**Problem**
Rewrite the stretch of material from the line containing "left hip: (317, 462, 7)" through the line containing "right hip: (617, 459, 7)", including the person box lines. Offset every number in each keypoint triple (x, y and depth alike) by +125, and leave the boxes unchanged.

**Information**
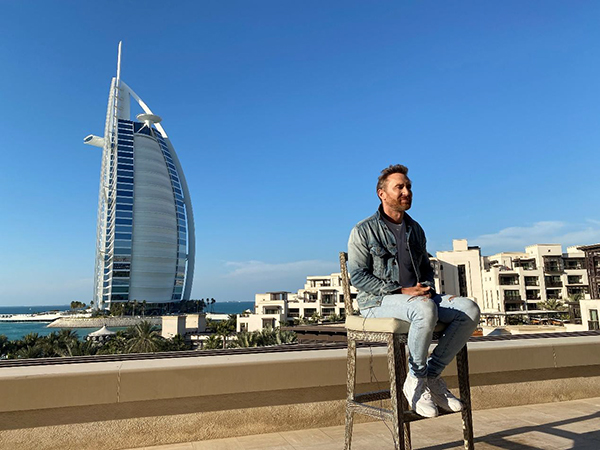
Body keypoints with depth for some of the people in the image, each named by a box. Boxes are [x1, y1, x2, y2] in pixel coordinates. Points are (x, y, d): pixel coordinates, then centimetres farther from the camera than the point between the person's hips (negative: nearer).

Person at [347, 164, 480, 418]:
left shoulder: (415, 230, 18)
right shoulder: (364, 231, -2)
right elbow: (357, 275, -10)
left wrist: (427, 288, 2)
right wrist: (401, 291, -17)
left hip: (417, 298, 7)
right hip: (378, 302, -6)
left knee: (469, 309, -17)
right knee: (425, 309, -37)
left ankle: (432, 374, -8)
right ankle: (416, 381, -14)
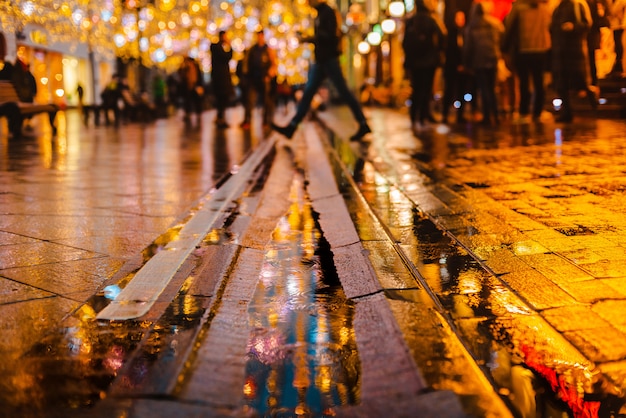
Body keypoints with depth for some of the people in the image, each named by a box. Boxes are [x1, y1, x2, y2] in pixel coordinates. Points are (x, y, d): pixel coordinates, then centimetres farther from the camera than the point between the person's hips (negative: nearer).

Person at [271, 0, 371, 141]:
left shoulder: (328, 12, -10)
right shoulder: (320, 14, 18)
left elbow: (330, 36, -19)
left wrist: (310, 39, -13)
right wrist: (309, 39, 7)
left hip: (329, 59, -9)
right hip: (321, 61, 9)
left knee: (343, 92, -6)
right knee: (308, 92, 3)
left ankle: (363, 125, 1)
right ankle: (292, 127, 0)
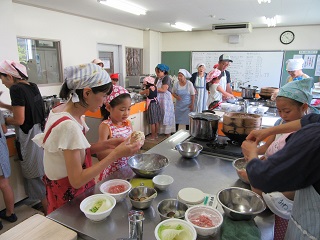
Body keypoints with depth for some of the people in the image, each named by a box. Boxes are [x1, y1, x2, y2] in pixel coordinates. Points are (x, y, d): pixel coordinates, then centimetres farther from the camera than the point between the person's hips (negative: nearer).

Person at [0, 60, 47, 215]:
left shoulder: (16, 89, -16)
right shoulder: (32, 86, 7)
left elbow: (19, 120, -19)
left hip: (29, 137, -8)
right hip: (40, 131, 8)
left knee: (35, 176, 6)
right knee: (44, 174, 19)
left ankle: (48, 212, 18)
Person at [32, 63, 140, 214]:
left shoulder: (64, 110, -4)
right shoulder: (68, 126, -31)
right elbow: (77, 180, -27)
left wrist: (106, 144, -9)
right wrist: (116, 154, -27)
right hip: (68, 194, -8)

---

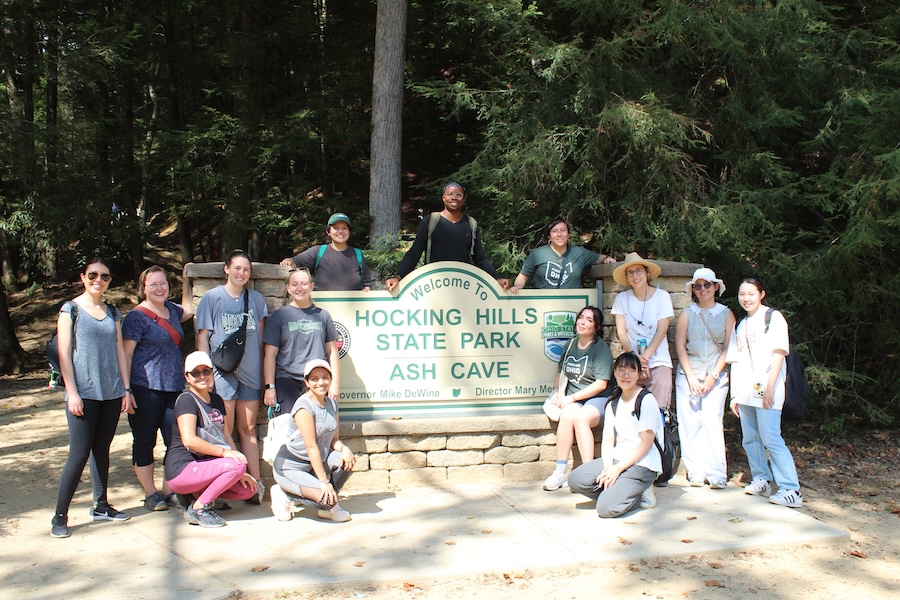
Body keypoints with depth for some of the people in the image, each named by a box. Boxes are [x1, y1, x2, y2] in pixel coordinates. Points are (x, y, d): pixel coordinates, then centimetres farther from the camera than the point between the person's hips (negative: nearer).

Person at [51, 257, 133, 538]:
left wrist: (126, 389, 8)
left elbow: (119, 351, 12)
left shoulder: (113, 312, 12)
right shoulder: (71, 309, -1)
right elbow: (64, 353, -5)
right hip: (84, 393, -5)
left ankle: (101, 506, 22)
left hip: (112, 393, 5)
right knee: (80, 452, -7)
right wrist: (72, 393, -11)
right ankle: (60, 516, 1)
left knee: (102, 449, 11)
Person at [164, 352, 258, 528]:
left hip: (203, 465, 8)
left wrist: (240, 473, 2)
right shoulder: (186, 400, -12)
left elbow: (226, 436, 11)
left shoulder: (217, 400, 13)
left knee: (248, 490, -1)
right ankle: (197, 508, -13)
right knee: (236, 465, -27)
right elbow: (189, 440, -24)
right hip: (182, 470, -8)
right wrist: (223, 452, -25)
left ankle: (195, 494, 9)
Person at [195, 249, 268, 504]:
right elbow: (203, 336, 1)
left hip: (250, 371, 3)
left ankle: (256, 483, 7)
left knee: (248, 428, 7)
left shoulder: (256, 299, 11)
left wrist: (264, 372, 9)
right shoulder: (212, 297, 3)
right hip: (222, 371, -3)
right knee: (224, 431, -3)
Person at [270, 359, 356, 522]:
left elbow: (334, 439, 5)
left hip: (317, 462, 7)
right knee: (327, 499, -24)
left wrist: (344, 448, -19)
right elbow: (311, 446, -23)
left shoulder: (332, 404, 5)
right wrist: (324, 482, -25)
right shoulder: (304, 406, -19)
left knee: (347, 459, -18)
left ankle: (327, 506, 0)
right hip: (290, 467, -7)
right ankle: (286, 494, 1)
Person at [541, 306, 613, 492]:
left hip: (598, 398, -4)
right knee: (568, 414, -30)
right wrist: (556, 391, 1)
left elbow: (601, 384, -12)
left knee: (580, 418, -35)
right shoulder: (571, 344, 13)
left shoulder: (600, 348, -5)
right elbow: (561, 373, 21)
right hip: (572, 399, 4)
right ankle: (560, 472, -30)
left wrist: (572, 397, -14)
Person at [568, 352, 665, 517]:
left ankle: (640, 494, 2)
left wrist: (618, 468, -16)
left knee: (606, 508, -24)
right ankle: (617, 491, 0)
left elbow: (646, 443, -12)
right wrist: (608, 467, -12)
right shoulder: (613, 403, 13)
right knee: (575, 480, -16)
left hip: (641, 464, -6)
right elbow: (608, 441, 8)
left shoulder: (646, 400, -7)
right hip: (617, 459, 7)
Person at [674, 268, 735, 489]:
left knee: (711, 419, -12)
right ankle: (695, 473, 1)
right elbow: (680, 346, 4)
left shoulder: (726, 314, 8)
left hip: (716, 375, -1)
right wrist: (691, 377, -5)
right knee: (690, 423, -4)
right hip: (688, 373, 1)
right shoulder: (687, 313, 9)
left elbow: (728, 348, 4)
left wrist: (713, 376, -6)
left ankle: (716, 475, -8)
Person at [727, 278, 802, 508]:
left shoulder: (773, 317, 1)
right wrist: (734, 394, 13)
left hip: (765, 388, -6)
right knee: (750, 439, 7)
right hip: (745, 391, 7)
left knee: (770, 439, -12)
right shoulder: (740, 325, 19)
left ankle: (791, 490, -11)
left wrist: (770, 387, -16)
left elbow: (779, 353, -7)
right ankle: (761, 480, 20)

--

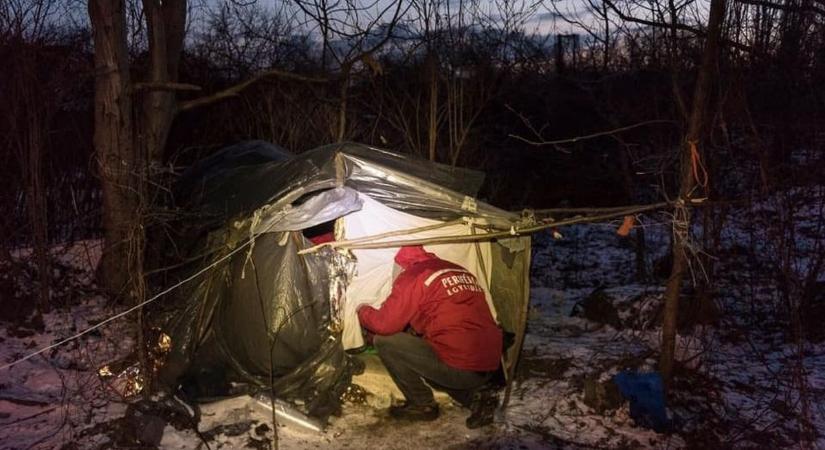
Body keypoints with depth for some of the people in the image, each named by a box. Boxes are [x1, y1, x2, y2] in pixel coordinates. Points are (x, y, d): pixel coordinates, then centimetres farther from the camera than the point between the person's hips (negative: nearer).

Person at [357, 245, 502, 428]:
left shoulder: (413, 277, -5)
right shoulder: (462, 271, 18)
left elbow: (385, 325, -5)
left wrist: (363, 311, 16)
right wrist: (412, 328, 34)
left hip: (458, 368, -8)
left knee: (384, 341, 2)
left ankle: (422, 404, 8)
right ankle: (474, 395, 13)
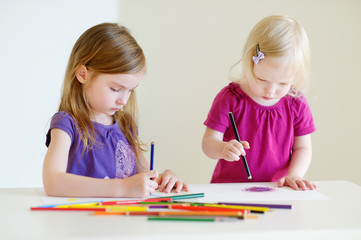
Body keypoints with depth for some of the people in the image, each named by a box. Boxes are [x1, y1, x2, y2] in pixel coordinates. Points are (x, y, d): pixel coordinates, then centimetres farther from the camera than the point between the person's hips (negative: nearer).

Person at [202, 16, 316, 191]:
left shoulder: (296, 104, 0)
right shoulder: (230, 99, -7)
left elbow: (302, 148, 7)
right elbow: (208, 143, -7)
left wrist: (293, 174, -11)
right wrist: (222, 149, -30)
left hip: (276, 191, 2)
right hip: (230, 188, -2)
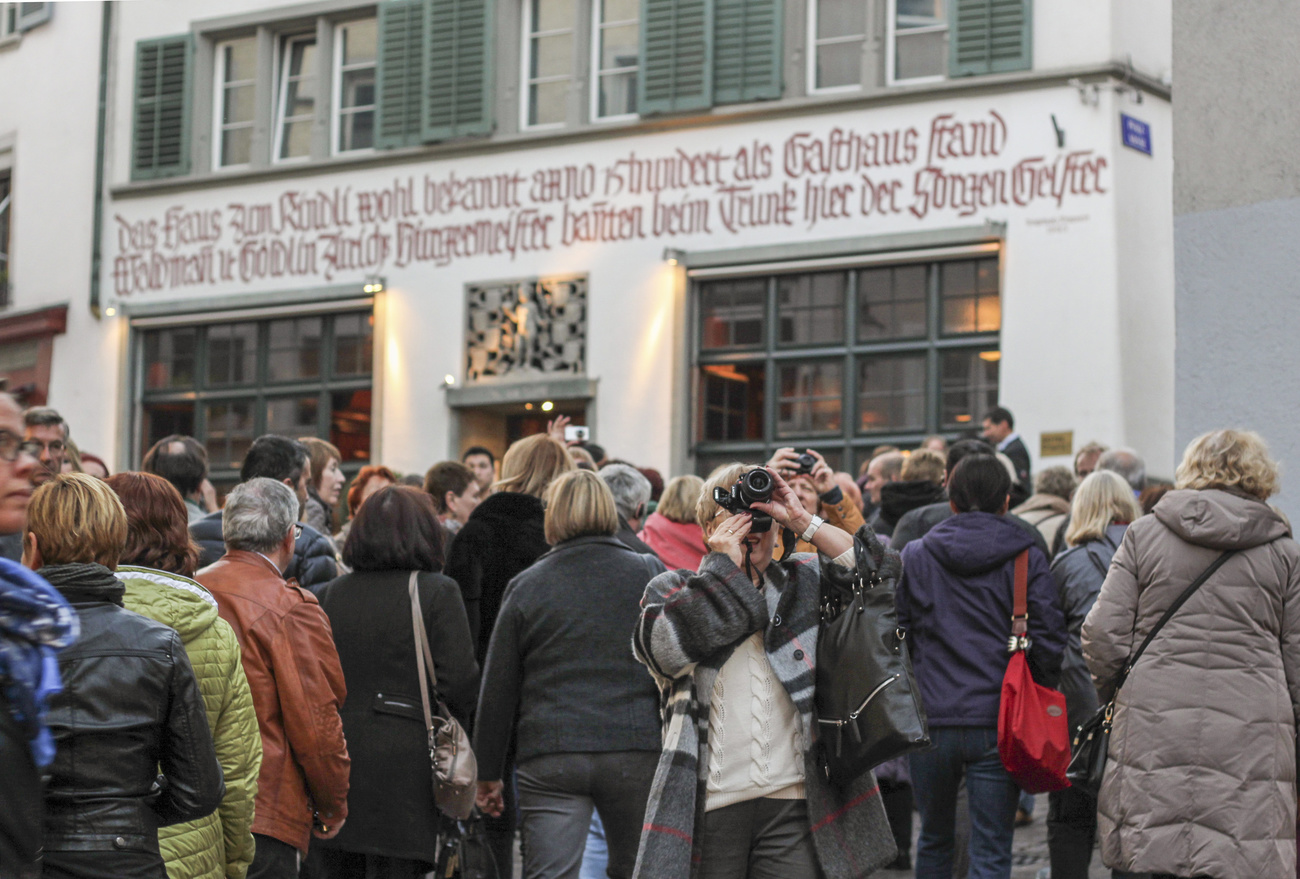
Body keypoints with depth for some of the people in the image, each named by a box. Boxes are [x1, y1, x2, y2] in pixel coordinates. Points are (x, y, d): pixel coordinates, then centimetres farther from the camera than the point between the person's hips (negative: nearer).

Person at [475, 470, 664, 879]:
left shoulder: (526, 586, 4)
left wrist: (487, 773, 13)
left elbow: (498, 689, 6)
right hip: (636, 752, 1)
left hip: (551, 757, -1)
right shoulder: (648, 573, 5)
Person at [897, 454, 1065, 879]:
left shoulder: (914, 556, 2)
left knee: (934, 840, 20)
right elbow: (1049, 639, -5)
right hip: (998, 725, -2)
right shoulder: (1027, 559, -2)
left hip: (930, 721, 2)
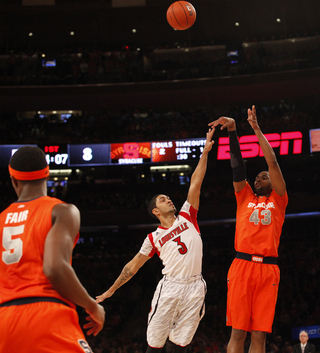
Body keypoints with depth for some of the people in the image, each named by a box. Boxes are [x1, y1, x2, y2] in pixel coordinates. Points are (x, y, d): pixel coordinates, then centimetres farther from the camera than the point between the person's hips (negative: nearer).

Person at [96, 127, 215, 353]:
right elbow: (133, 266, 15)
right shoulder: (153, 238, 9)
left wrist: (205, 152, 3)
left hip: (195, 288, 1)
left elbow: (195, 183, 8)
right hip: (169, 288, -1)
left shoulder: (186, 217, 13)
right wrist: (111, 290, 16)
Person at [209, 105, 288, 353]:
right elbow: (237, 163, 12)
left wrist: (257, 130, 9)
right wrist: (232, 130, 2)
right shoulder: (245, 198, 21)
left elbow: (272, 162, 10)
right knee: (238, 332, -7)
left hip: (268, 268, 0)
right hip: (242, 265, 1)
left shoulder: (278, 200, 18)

**Written reply**
left hip: (442, 587, 132)
right knee: (452, 624, 101)
left wrist: (469, 573, 106)
right elbow: (436, 571, 102)
left shoulder: (457, 529, 130)
right wrist: (449, 607, 100)
right shoulder: (429, 531, 106)
left knee: (472, 584, 107)
left ankle: (452, 631, 125)
right hip: (415, 592, 118)
right ankle: (411, 619, 126)
Person at [541, 306, 613, 492]:
left hip: (723, 523, 121)
right knee: (693, 539, 95)
right wrist: (681, 516, 126)
left elbow: (726, 509, 113)
left knee: (705, 543, 90)
right shoulder: (696, 469, 138)
left shoulder: (725, 473, 120)
right elbow: (686, 498, 146)
right hip: (697, 524, 129)
right ankle: (685, 597, 95)
left wrist: (697, 522, 111)
Person at [568, 352, 665, 517]:
left ankle: (765, 619, 127)
left wrist: (743, 593, 109)
left knee: (731, 633, 101)
right ankle: (742, 616, 125)
left elbow: (771, 568, 113)
right wrist: (733, 592, 113)
right shoulder: (738, 528, 138)
right knee: (700, 605, 109)
left hip: (766, 589, 119)
right elbow: (733, 566, 133)
left shoulder: (771, 525, 118)
right hip: (742, 584, 132)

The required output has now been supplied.